What is required - Output the passage of the article on LLMs and reasoning from "William James coined" to "as completely continuous.", word for word, including both ends.

Text under study -
********
The Stochastic Illusion: Why LLMs Aren’t Reasoning

Introduction

I’ve been writing about AI’s history, however this article is about the present. A recently published Apple paper, when viewed alongside an older Google Research paper, gives clear upper and lower bounds of an LLMs “thought process” capability. This useful ‘bookend’ framing helps understand LLMs and their application in workplace AI. It’s something to be very conscious of when choosing how to automate workflows.

Until last week, my view on LLMs and reasoning could be summarised by this statement:

LLMs output is not reasoning in the way we reason, they simply have a better trained Stream of Consciousness.

It appears that we (specifically Apple) have found the upper bound of an LLMs ability to “reason” about and solve a problem.

Here I will reference two key papers, that act as bookends to this period of “Agentic Reasoning”:

The first paper, published in 2023 by Google Research, (Self-Consistency Improves Chain of Thought Reasoning in Language Models) highlighted that generating multiple responses to the original request and allowing the LLM to choose its preferred response produced higher scores on the evaluations.
The second paper, published this month from Apple, (The Illusion of Thinking) highlighted that the models are capable of tasks from low to medium complexity, and they capitulate on higher complexity tasks.

After more reflection on the Apple paper and linking it to the Google Research paper, I’d like to be more precise:

LLMs operate through “limited capacity stochastic construction” rather than causal reasoning. Rather than reasoning, the output can be referred to as Agentic Stream of Consciousness.

Papers bookending an Agentic Stream of Consciousness

Core Definitions: The Cognitive Landscape

Building on the approach from my [IA Series 4/n] A Big Question: Why Study Logic in a World of Probabilistic AI?, here are the key terms we need to understand:

Stream of Consciousness

What Psychology Calls the ‘Stream of Consciousness’ Metaphor

Wikipedia has this nice definition:

The metaphor “stream of consciousness” suggests how thoughts seem to flow through the conscious mind. Research studies have shown that humans only experience one mental event at a time, as a fast-moving mind-stream. The full range of thoughts one can be aware of forms the content of this “stream”.

I feel it is important to say that at no point am I suggesting that LLMs have the same underlying mechanics of a brain. They don’t. It is maths and silicon. They do have a wonderful ability to connect concepts in a coherent stream.

William James coined the term in his 1890 book The Principles of Psychology.

Stream of consciousness is arguably James’ most famous psychological metaphor. He argued that human thought can be characterized as a flowing stream, which was an innovative concept at the time due to the prior argument being that human thought was more so like a distinct chain. He also believed that humans can never experience exactly the same thought or idea more than once. In addition to this, he viewed consciousness as completely continuous.

Support for the ‘Stream of Consciousness’ Metaphor in the Context of LLMs

There are similar properties between this definition of a human’s stream of consciousness and the inference of an LLM given an input (prompt). I see many common sense connections. Edward Y. Chang’s recent paper The Unified Cognitive Consciousness Theory for Language Models: Anchoring Semantics, Thresholds of Activation, and Emergent Reasoning introduces the idea of a Unconscious–Conscious Complementarity Thesis (𝖴𝖢𝖢𝖳). In which he proposes cognitive principles and makes connections to ideas that match the metaphor of “stream of consciousness”:

… we propose the Unconscious–Conscious Complementarity Thesis (𝖴𝖢𝖢𝖳): LLMs function as unconscious substrates, repositories of latent patterns, while intelligent behavior emerges when a conscious layer, instantiated via prompting or structured interaction, selectively activates and aligns these patterns with task-relevant semantics.
********
Excerpted data -
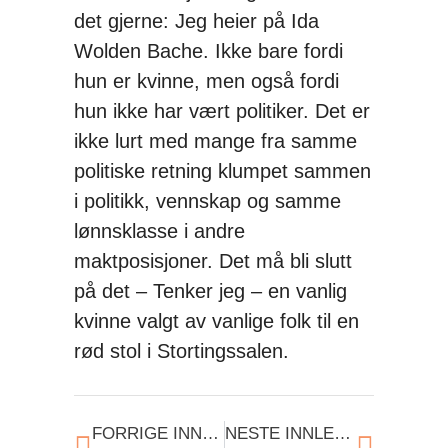
det gjerne: Jeg heier på Ida
Wolden Bache. Ikke bare fordi
hun er kvinne, men også fordi
hun ikke har vært politiker. Det er
ikke lurt med mange fra samme
politiske retning klumpet sammen
i politikk, vennskap og samme
lønnsklasse i andre
maktposisjoner. Det må bli slutt
på det – Tenker jeg – en vanlig
kvinne valgt av vanlige folk til en
rød stol i Stortingssalen.
FORRIGE INNLEGG
NESTE INNLEGG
********
Solution for this problem -
William James coined the term in his 1890 book The Principles of Psychology.

Stream of consciousness is arguably James’ most famous psychological metaphor. He argued that human thought can be characterized as a flowing stream, which was an innovative concept at the time due to the prior argument being that human thought was more so like a distinct chain. He also believed that humans can never experience exactly the same thought or idea more than once. In addition to this, he viewed consciousness as completely continuous.